Image and design file data
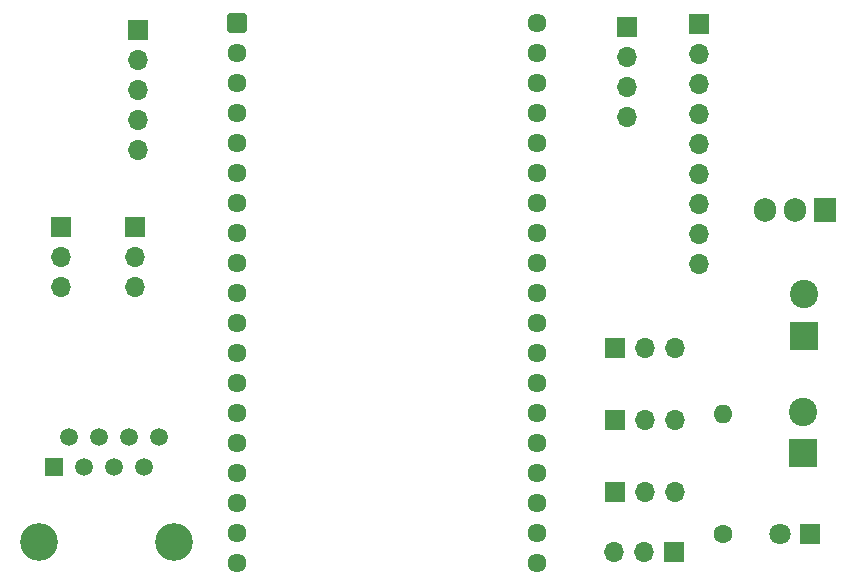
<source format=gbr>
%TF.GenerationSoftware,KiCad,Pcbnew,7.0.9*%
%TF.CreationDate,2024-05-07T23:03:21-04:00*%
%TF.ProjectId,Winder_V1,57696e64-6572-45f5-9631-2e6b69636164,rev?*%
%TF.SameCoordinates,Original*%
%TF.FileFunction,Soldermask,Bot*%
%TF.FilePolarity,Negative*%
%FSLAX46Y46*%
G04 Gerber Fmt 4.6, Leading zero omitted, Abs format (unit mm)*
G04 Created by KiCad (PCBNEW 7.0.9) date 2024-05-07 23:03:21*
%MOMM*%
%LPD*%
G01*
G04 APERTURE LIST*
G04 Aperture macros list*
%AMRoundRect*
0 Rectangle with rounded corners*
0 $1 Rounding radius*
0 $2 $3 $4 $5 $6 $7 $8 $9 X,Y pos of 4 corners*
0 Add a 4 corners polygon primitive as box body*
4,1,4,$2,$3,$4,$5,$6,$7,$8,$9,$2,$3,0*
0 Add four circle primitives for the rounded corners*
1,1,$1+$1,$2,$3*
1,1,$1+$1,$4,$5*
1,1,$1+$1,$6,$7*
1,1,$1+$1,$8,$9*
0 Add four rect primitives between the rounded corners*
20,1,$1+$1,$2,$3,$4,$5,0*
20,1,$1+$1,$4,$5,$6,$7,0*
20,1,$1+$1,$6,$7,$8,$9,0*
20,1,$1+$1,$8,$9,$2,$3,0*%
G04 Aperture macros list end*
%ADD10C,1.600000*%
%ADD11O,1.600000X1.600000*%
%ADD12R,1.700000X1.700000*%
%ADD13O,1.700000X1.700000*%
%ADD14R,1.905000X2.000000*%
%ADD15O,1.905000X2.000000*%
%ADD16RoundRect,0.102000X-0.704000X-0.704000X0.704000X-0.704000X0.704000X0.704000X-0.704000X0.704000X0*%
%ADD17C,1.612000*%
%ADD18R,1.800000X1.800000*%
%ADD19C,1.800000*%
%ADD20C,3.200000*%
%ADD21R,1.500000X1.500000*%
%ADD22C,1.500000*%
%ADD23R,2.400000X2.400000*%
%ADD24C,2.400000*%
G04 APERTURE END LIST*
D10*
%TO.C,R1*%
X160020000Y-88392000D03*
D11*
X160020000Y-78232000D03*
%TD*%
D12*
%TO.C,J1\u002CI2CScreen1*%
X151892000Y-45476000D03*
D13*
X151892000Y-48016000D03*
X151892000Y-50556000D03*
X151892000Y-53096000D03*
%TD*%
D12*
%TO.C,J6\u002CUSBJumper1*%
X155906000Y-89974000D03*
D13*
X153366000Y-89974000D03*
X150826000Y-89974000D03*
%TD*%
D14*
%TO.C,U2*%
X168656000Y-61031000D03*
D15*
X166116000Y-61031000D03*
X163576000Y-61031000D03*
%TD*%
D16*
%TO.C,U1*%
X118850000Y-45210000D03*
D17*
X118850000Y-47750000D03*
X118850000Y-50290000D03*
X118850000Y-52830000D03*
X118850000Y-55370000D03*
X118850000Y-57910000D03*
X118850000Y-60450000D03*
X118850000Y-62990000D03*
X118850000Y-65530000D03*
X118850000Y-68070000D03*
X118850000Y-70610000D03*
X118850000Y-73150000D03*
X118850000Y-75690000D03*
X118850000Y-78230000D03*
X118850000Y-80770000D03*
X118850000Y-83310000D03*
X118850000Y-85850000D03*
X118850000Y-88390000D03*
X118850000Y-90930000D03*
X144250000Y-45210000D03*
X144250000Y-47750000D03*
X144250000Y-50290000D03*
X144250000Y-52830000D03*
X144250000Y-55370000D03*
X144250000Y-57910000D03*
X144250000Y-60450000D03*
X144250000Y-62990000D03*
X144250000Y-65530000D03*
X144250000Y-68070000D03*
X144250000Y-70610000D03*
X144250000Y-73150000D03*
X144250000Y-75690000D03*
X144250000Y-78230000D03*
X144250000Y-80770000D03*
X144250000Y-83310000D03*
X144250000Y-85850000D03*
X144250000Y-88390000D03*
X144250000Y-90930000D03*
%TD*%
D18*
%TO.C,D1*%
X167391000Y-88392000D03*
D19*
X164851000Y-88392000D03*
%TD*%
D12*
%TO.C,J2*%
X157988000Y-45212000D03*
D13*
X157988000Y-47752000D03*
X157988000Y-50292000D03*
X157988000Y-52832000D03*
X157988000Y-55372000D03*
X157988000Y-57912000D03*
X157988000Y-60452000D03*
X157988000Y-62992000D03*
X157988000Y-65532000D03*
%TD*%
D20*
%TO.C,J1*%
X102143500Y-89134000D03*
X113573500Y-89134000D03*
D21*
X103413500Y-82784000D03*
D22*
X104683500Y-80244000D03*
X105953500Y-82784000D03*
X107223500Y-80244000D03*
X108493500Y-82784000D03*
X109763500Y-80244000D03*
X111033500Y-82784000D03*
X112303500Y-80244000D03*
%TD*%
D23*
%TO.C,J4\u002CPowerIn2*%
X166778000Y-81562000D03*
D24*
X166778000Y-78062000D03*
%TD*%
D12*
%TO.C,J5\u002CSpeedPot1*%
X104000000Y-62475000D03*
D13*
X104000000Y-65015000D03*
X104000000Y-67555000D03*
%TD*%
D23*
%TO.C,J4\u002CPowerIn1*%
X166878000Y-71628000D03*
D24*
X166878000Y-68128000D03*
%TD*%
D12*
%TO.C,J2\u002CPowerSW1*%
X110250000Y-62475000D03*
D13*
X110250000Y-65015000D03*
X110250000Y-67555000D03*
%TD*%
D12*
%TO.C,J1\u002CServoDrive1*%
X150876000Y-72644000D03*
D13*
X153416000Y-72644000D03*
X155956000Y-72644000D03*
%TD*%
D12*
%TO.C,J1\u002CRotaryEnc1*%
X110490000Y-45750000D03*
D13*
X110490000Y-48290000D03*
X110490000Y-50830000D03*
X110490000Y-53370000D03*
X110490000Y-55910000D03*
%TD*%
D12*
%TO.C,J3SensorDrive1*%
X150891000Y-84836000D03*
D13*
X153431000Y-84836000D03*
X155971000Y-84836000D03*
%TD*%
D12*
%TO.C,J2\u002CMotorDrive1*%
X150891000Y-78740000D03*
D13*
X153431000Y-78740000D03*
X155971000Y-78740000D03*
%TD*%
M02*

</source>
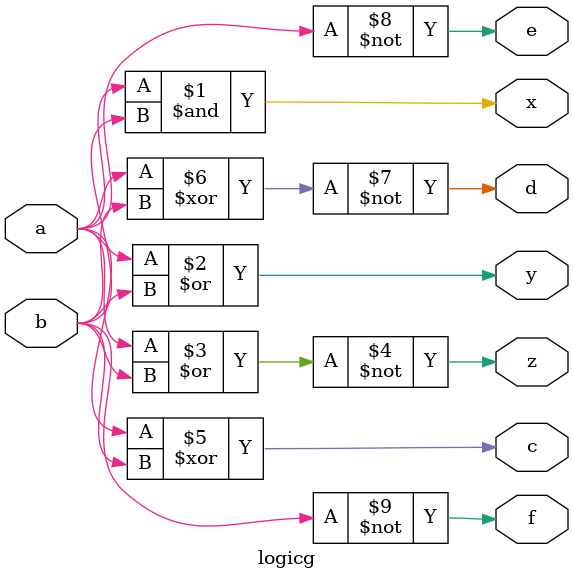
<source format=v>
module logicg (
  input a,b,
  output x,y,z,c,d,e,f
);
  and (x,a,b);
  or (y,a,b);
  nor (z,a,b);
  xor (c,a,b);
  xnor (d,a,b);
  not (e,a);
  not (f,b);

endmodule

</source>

» INSTRUCTIONS FOR THE TASK
Go through the records and tally the lines that include "rounded". Write only the number.

» SOLUTION TO THIS EXERCISE
3